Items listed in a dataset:
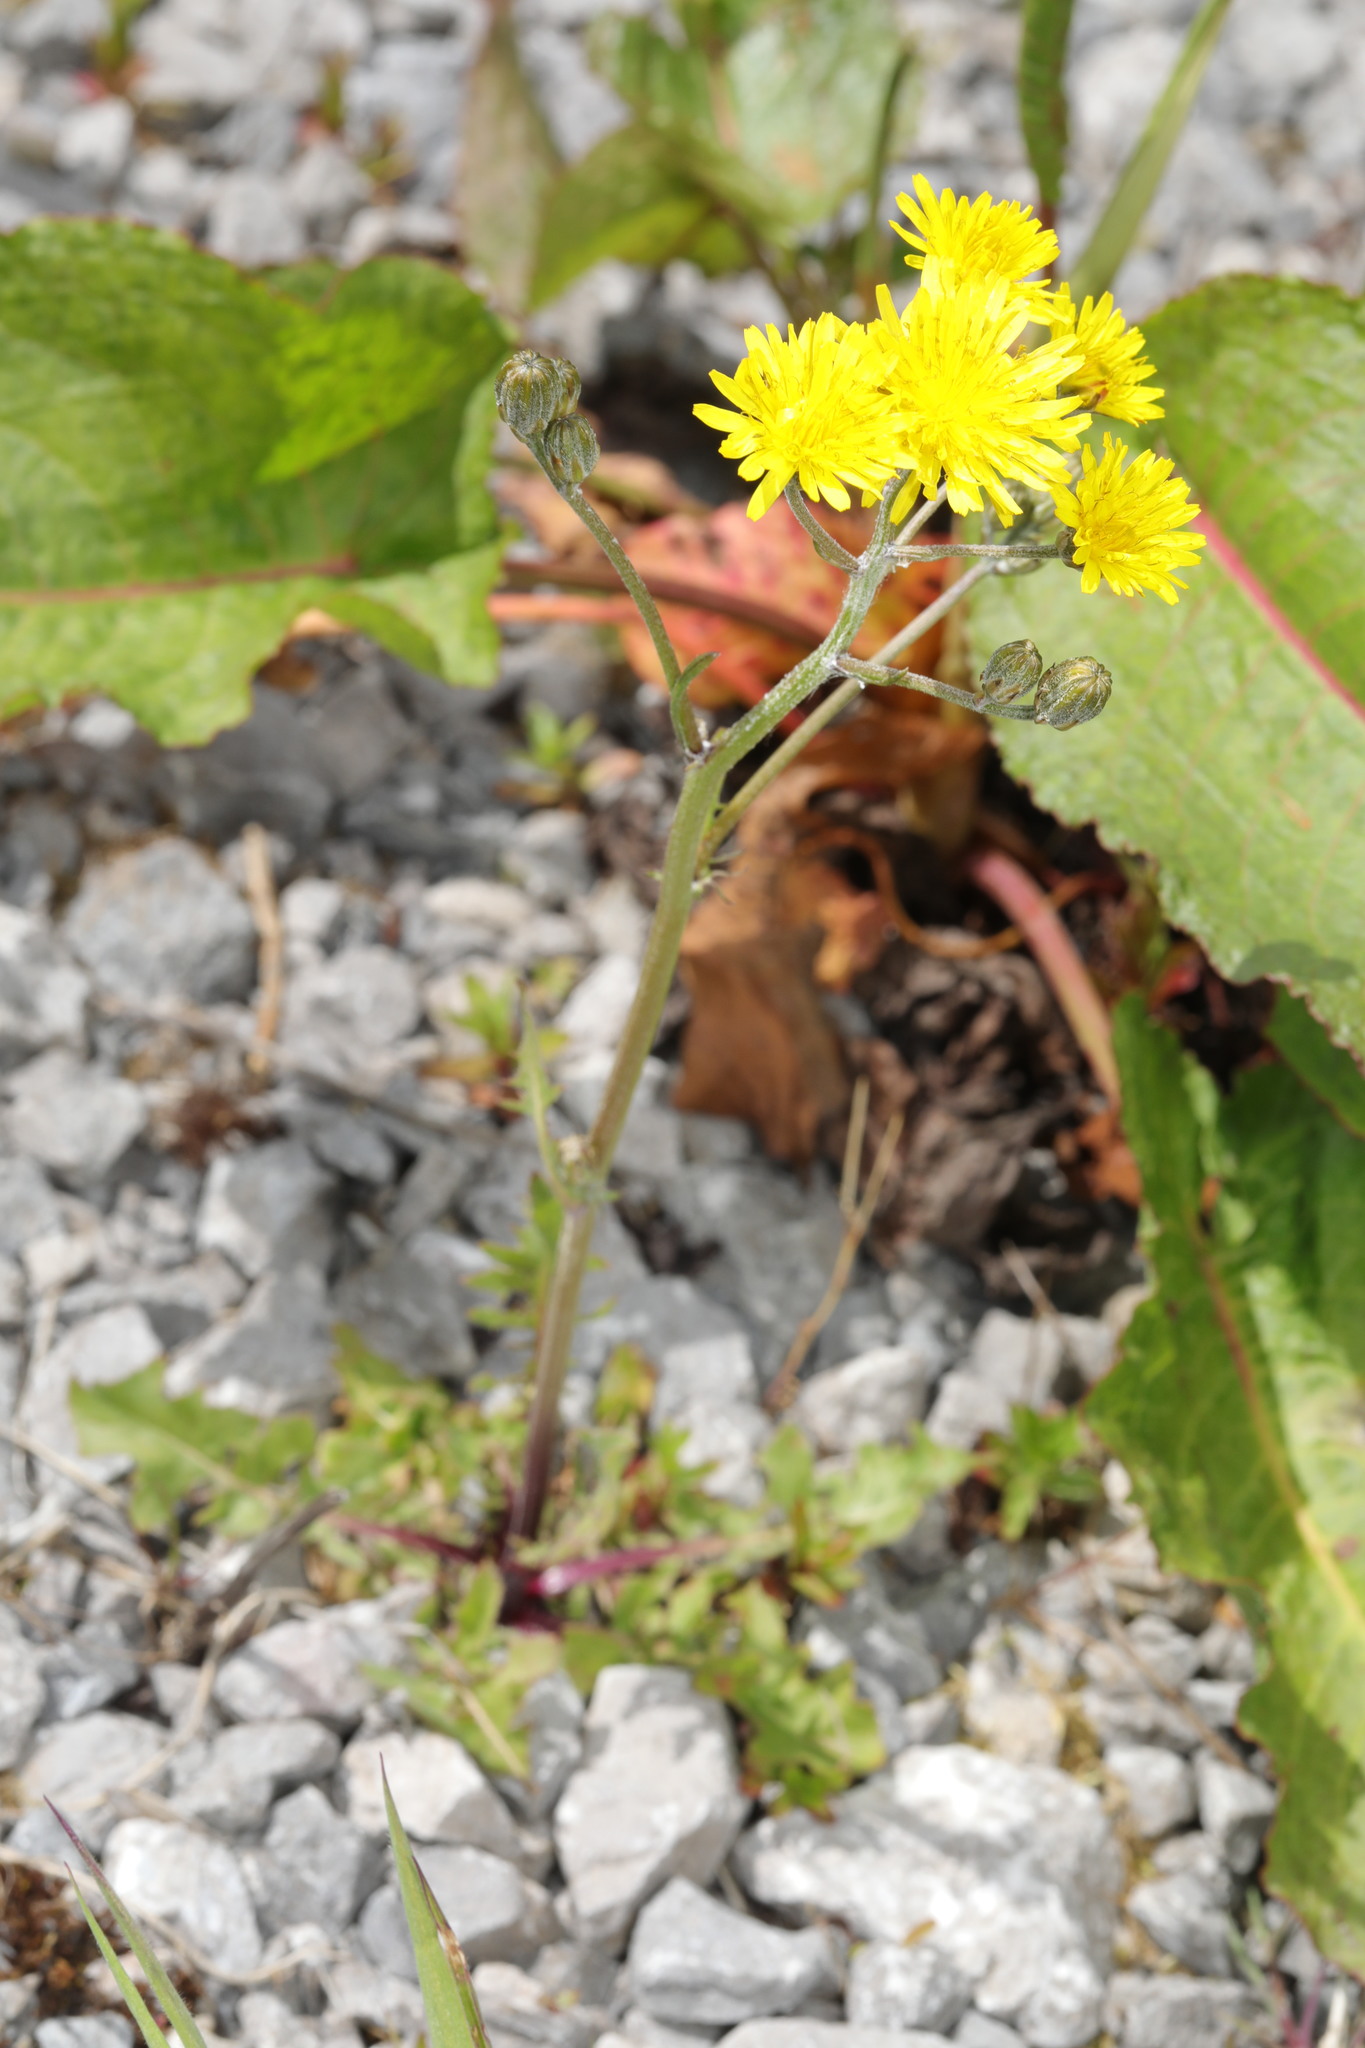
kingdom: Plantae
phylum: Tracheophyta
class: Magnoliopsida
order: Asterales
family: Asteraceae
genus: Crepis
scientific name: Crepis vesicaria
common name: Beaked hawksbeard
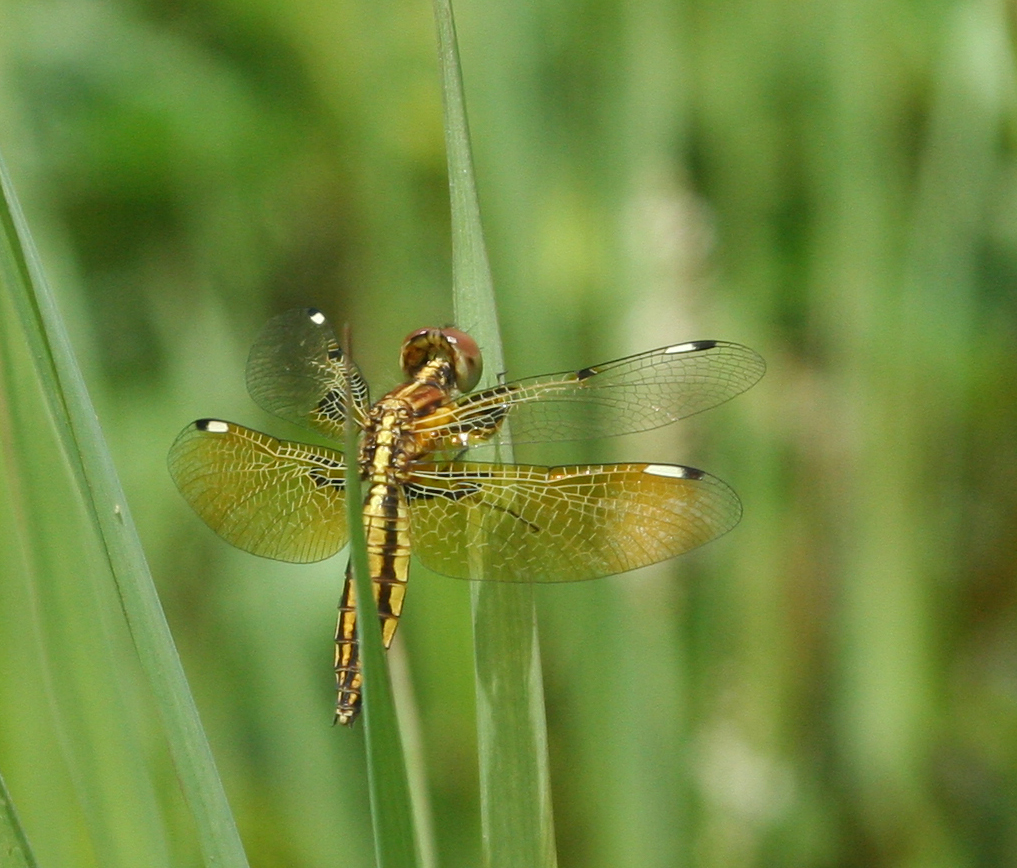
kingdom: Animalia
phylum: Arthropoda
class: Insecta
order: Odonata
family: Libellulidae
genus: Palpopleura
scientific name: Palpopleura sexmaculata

--

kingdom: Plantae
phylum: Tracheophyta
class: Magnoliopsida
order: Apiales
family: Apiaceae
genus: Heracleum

* * *

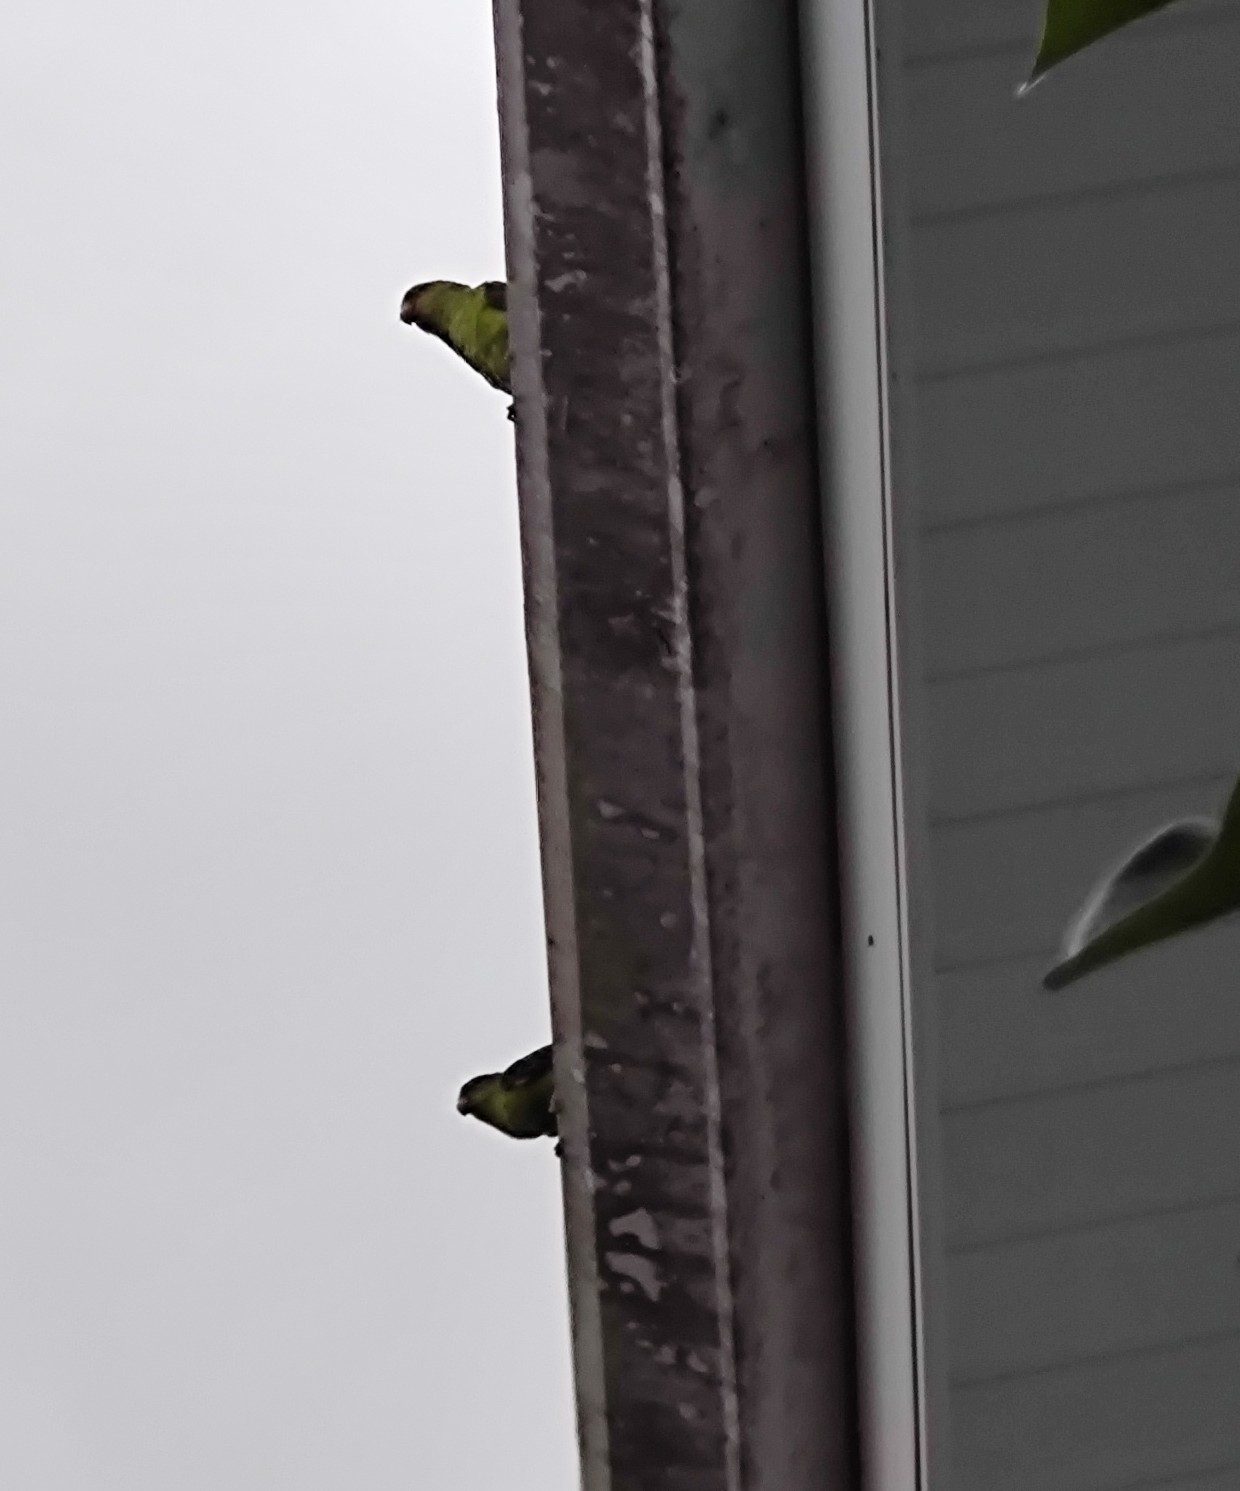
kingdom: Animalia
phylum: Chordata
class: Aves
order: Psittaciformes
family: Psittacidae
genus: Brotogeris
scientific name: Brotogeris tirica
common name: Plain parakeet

Exercise task: Please copy the lines of the data above word for word, beginning with the line that contains "phylum: Arthropoda" and continuing through the line that contains "scientific name: Palpopleura sexmaculata".

Reply:
phylum: Arthropoda
class: Insecta
order: Odonata
family: Libellulidae
genus: Palpopleura
scientific name: Palpopleura sexmaculata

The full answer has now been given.